300 años de computación


Es el tiempo total que se ha necesitado para el proyecto Encode

Otro equipo dirigido por la Universidad de Washington ha determinado gracias a Encode y otros consorcios de secuenciación que el 25% de todos los SNiPS de enfermedades como la artritis reumatoide, la diabetes tipo I o la enfermedad de Crohn están en las zonas del ADN antes conocidas como basura. Equipos españoles han hecho trabajos similares con cánceres sanguíneos como la leucemia linfocítica crónica y otras dolencias como la esclerósis múltiple. Una proporción de esas dolencias, han averiguado, se debe a pequeños cambios en la secuencia genética de las que hasta ahora se ignoraba la función o la utilidad para entender la raíz de esas enfermedades. Ahora parece que regulan la actividad de genes que, en ocasiones, están separados por  cientos de unidades de ADN.

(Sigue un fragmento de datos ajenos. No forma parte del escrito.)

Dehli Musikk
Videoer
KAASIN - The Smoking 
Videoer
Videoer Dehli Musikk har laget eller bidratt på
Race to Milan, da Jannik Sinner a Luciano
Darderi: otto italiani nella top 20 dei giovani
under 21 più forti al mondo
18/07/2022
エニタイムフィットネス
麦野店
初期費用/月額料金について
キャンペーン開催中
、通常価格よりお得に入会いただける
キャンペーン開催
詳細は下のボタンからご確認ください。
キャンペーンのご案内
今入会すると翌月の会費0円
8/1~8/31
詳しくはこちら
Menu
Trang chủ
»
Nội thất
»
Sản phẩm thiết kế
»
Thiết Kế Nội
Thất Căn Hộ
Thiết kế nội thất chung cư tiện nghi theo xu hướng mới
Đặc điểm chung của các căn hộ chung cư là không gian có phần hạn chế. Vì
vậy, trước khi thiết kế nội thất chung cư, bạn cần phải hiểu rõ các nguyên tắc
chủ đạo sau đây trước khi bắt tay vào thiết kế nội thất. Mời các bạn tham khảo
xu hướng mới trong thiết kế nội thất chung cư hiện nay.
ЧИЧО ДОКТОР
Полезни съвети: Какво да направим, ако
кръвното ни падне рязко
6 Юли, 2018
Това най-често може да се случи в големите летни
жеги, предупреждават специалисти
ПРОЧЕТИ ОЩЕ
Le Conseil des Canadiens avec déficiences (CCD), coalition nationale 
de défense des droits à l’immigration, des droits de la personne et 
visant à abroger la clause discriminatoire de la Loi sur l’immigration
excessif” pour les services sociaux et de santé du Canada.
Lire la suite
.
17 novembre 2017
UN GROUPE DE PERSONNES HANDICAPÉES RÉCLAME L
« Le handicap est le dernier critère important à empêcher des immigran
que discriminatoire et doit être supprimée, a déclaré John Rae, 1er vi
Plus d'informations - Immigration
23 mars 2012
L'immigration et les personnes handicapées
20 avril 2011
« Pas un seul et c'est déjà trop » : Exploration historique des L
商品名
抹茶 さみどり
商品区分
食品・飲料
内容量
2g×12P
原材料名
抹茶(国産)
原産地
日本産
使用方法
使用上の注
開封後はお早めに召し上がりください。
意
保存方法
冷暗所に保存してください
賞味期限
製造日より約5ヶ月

Está por ver qué impacto tendrán estos descubrimientos en los hospitales en forma de mejores tratamientos. Una de las formas de aplicación sería a través de la genética médica, que combina la secuenciación de genes del paciente con su historia clínica para darle el tratamiento más adecuado. “Creo que habrá una traslación a la medicina más rápida que hasta ahora”, opina Ignacio Blanco, experto en genética médica del Instituto Catalán de Oncología. “En cáncer de mama, por ejemplo, no podemos explicar dos tercios de los casos con los genes que conocemos hasta el momento”, explica el experto y añade que “este trabajo permite cambiar la estrategia y plantear nuevos análisis”.

Trabajo “limitado”

La enorme cantidad de datos aportada ayer también resalta un enorme abismo de ignorancia. Aún son un misterio los engranajes genéticos que determinan la longevidad, la enfermedad y la salud, así como los que separan a los humanos de otras especies. Hallarlos llevará mucho tiempo y aún se desconoce el alcance global que tendrán los nuevos datos en esta tarea. “Este trabajo es muy importante, pero no es una revolución”, opina el especialista en genómica evolutiva de la Universidad Pompeu-Fabra Tomás Marqués-Bonet. “Después de una década, ni siquiera sabemos qué factores determinan el color de los ojos”, recuerda.

Aún son un misterio los engranajes genéticos que determinan la longevidad, la enfermedad y la salud

El problema es que esta disciplina funciona comparando secuencias de ADN y por ahora hay muy pocas. “A día de hoy, casi todos los genomas que conocemos están inacabados”, recuerda el investigador. “Los dos únicos que se han terminado son el humano y el del ratón y entre ambos hay 80 millones de años de evolución”, resalta, en referencia al nivel de detalle de Encode. Para poder establecer conclusiones a nivel evolutivo, por ejemplo, habrá que completar el genoma del chimpancé y después llevarlo hasta el nivel de detalle de Encode para compararlo con el humano. “Es algo que llevará años o décadas”, concluye el investigador.


"El genoma es un cuento infantil convertido en tratado de filosofía"

Entre las muchas analogías que se han hecho para explicar el genoma humano, la del libro es una de las más usadas. Si el conjunto del ADN fuera un libro, la secuenciación del primer genoma humano equivalió a la presentación de las letras que lo componen, explica Tomás Marqués-Bonet. Con el nuevo trabajo presentado ayer “tenemos una primera aproximación, muy superficial aún, de que este libro está escrito en un idioma donde hay palabras, con sus nombres o verbos, con lo cual podemos intentar empezar a leer”, continúa. “Pero aún queda un buen rato para entender la trama, y no digamos para su comprensión, si además, como nos tememos, el libro es más parecido a un  tratado de filosofía que a un cuento infantil”, concluye el investigador.